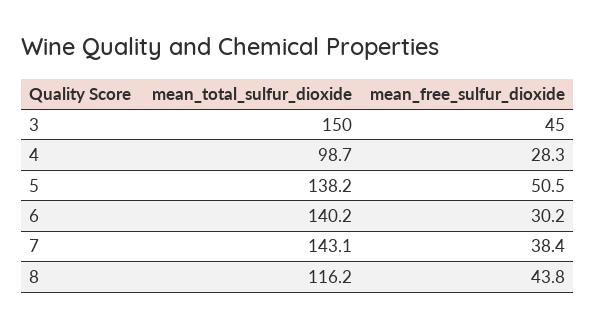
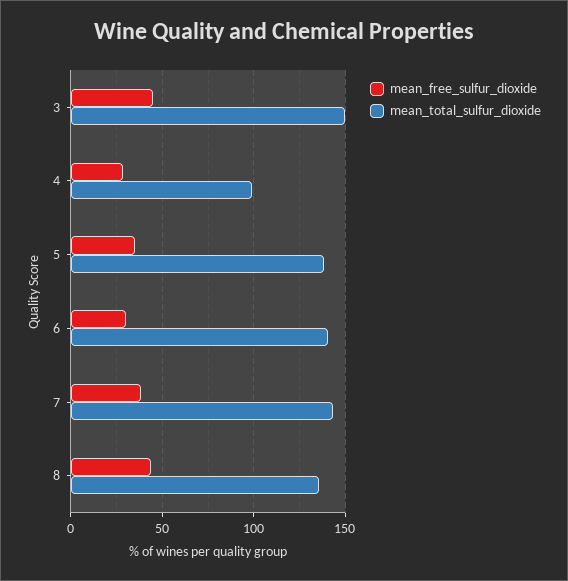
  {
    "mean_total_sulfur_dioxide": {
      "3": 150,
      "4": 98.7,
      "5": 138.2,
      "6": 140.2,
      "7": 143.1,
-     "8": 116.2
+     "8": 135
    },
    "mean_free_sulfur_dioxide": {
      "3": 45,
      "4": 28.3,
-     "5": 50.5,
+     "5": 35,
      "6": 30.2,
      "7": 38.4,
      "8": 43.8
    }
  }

####

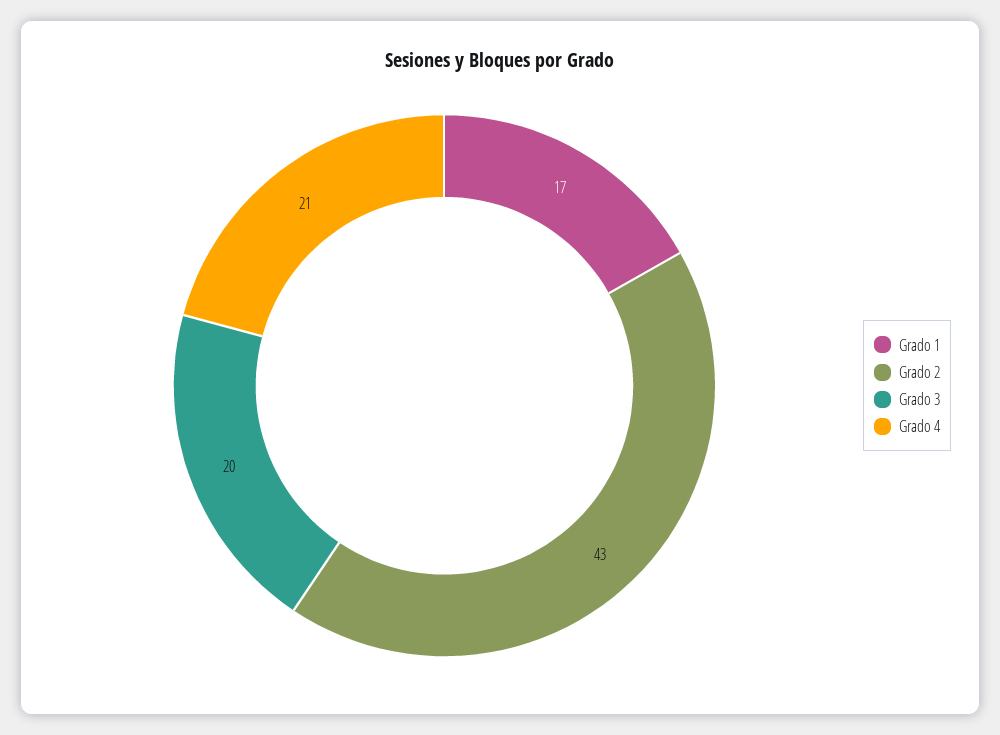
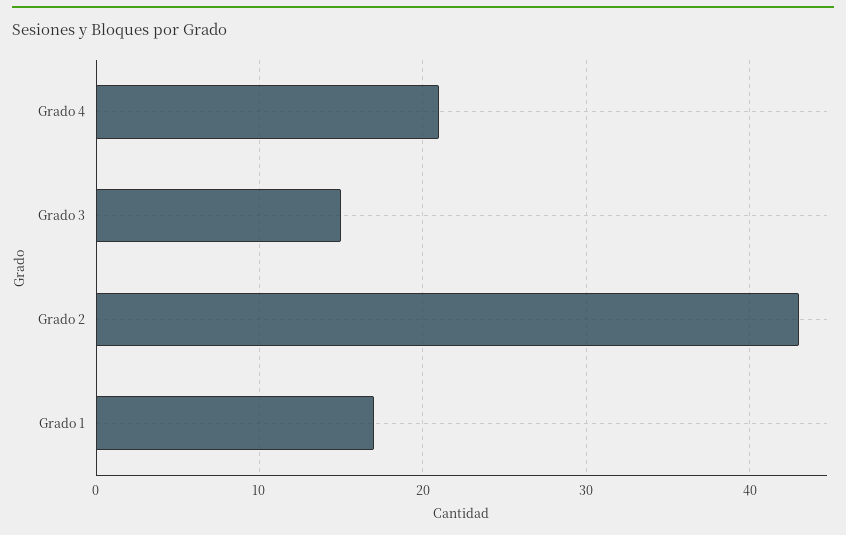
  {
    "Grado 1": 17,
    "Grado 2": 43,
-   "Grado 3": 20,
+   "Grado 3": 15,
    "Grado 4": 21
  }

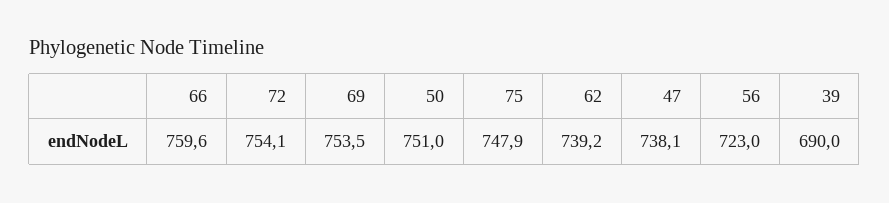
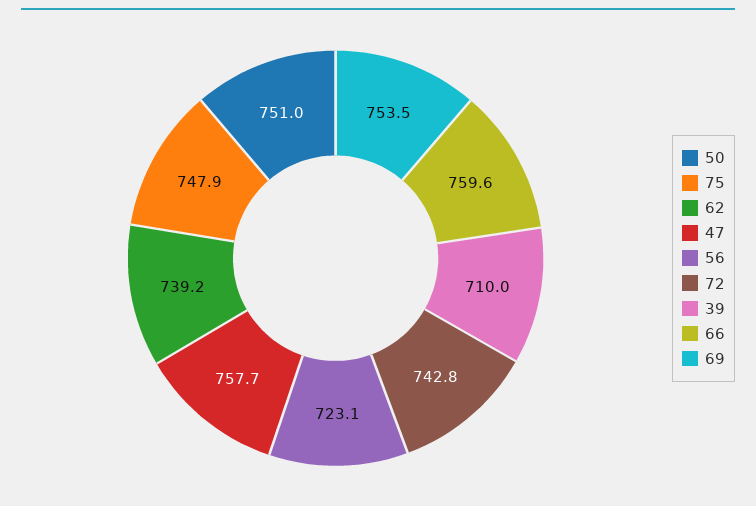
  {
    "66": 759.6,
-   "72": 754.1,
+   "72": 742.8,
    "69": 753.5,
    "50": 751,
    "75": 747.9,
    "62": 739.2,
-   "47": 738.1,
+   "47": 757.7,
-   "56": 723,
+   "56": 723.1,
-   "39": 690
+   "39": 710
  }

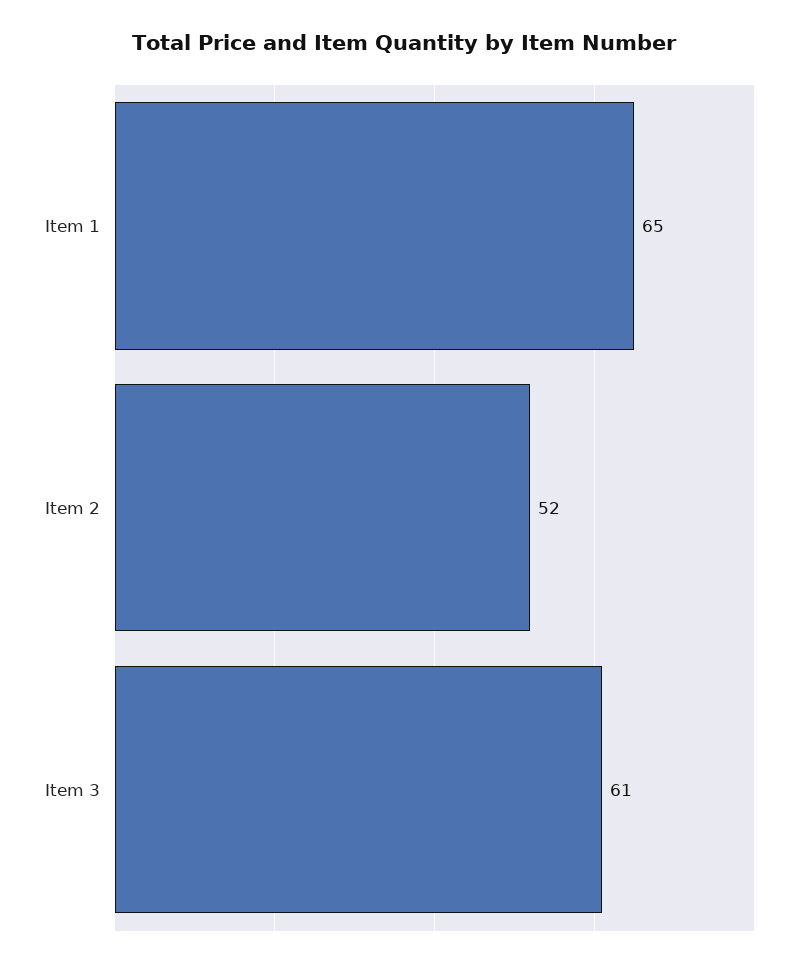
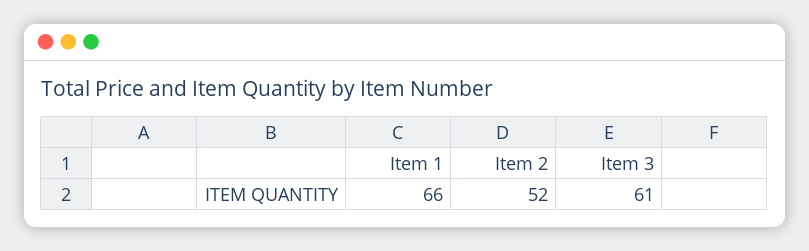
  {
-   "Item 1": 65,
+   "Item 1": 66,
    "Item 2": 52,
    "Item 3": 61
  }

####

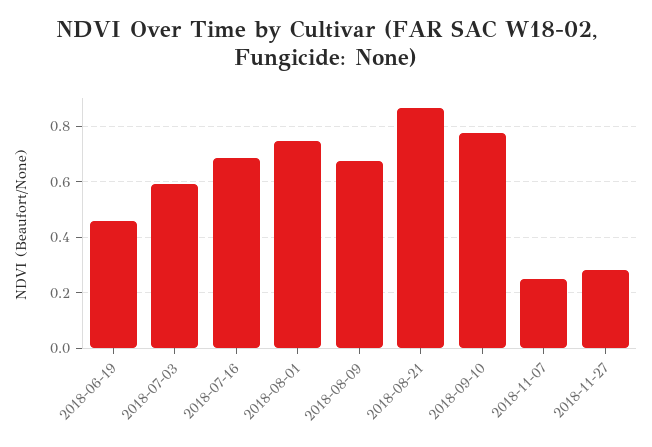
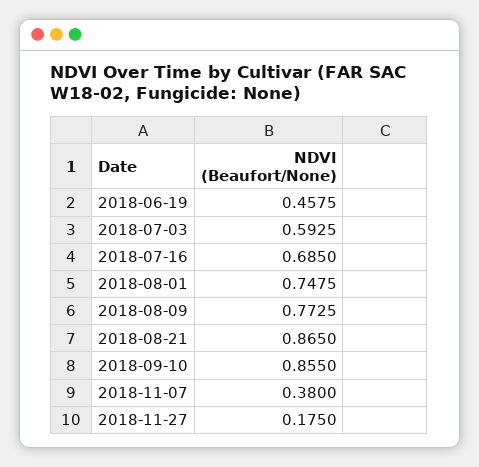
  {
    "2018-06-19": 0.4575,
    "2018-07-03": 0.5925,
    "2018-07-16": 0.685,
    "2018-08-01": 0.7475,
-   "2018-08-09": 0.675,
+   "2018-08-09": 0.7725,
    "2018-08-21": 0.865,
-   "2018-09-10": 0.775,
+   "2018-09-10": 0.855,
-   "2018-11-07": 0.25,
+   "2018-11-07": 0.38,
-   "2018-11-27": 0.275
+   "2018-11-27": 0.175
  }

####

Work required: Please report all lines in the entries where "Grado" appears.

Your solution:
    "Grado 1": 17,
    "Grado 2": 43,
-   "Grado 3": 20,
+   "Grado 3": 15,
    "Grado 4": 21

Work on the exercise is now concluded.